Local Inference

What local inference provides

Local inference engines run model inference on the operator's own hardware, keeping data entirely on-device. Syndicate Code supports any local inference engine that exposes an OpenAI-compatible endpoint, such as Ollama, llama.cpp, or LM Studio (provider_routing_and_model_abstraction_spec.md §4.4).

Local providers are assigned provider_class: local by default.

Provider class semantics

The local provider class means the process is on the same host as the control plane (open_decisions_log.md OD-022). Any inference endpoint on a different host, even if operator-controlled, is treated as hosted or requires a custom class.

Class	Meaning
`local`	Process on the same host as the control plane
`approved_hosted`	Cloud or remote provider approved by policy
`restricted_hosted`	Hosted provider with additional policy restrictions
`blocked`	Provider explicitly blocked by policy

Registering a local inference engine

Local inference engines that expose an OpenAI-compatible endpoint are registered as custom providers with wire format openai:

syndicate provider register ./providers/ollama-local.yaml

The registration config must include:

base URL (e.g., http://localhost:11434)
wire format declaration (openai)
declared model list
declared capability deviations
provider class assignment (local by default)

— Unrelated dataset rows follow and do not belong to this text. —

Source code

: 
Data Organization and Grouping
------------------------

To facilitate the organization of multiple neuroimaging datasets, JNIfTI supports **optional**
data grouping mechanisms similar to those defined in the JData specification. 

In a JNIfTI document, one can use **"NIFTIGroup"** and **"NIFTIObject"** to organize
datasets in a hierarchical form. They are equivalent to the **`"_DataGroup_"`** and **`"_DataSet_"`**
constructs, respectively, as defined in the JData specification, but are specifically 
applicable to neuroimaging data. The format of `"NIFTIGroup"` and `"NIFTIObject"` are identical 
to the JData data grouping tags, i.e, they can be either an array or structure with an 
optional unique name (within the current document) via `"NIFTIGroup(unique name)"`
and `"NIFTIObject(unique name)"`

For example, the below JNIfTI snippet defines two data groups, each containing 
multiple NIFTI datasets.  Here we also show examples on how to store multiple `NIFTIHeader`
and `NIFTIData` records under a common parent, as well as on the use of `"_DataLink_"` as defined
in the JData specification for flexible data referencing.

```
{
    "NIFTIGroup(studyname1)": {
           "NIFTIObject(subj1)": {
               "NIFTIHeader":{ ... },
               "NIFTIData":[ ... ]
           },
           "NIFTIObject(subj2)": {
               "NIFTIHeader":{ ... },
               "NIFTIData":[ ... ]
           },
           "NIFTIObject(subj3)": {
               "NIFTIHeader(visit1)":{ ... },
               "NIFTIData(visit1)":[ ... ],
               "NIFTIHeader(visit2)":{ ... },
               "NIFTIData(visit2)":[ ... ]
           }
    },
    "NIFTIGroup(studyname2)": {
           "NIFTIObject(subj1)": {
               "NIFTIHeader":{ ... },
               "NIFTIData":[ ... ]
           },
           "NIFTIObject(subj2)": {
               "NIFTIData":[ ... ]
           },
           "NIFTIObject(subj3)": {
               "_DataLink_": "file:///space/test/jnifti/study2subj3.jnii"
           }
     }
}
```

Alternatively, enable a catalog-discovered provider:

syndicate provider add ollama

Wire format compatibility

Syndicate Code supports two API wire formats (provider_routing_and_model_abstraction_spec.md §4.4):

Wire Format	Notes
`openai`	Widely implemented by local inference engines; used by Ollama, llama.cpp, LM Studio
`anthropic`	Anthropic Messages API; supports extended features

Local inference engines typically use the openai wire format.

Evidence fidelity

Local inference runtimes may have weak or absent token accounting. Evidence fidelity is dimensioned — missing token accounting is represented as not_available without collapsing all fidelity dimensions (open_decisions_log.md OD-023).

Evidence fidelity dimensions:

Dimension	Description
Token accounting	Prompt and completion token counts; may be `not_available` for local runtimes
Verbatim capture	Raw request and response envelopes
Tool-call fidelity	Tool call raw payloads and result capture
Non-determinism markers	Timeouts, rate limits, partial responses

Capability deviations

Where a local provider does not fully conform to the canonical capability model, the adapter must declare explicit deviations. Common deviations for local runtimes include:

approximate token counts
partial streaming reliability
weak JSON adherence
unsupported seed control
non-standard tool-call serialization

Undeclared deviations are a registration defect. If discovered at invocation time, the deviation is recorded and the provider's capability record is updated.

Routing and fallback

Routing decisions consider local vs hosted providers based on policy (provider_routing_and_model_abstraction_spec.md §7):

trust tier
workflow class
data sensitivity
required capability fidelity
cost constraints
latency constraints

Syndicate Code does not assume that local is always preferable or that hosted is always preferable. Default preference is policy-driven.

Fallback from a hosted provider to a local provider is permitted only if it remains within the same or stricter provider class and does not widen data exposure.

Mid-session model switching

Operators may switch to a local model during an active session:

syndicate provider switch local-ollama:llama3

Session context is preserved. If the local model has a smaller context window, the control plane applies context compaction before the switch. The operator is notified if compaction occurs.

If the incoming model has a higher capability class, the active envelope is re-evaluated. If the envelope's approved maximum is exceeded, the envelope is invalidated and a new checkpoint is triggered.

Provider testing

Verify connectivity and capability:

syndicate provider test local-ollama
syndicate provider capabilities local-ollama

The test command sends a minimal well-formed request and validates the response against the provider's declared capability descriptor, reporting any deviations detected.

Security considerations

Local providers are not exempt from governed execution. Every invocation requires a valid permit.
The base URL and port are part of the registration record; changes require a new registration version.
Network access by local inference processes must be subject to egress policy enforcement.
Evidence capture requirements are identical to hosted providers — verbatim request and response envelopes must be preserved.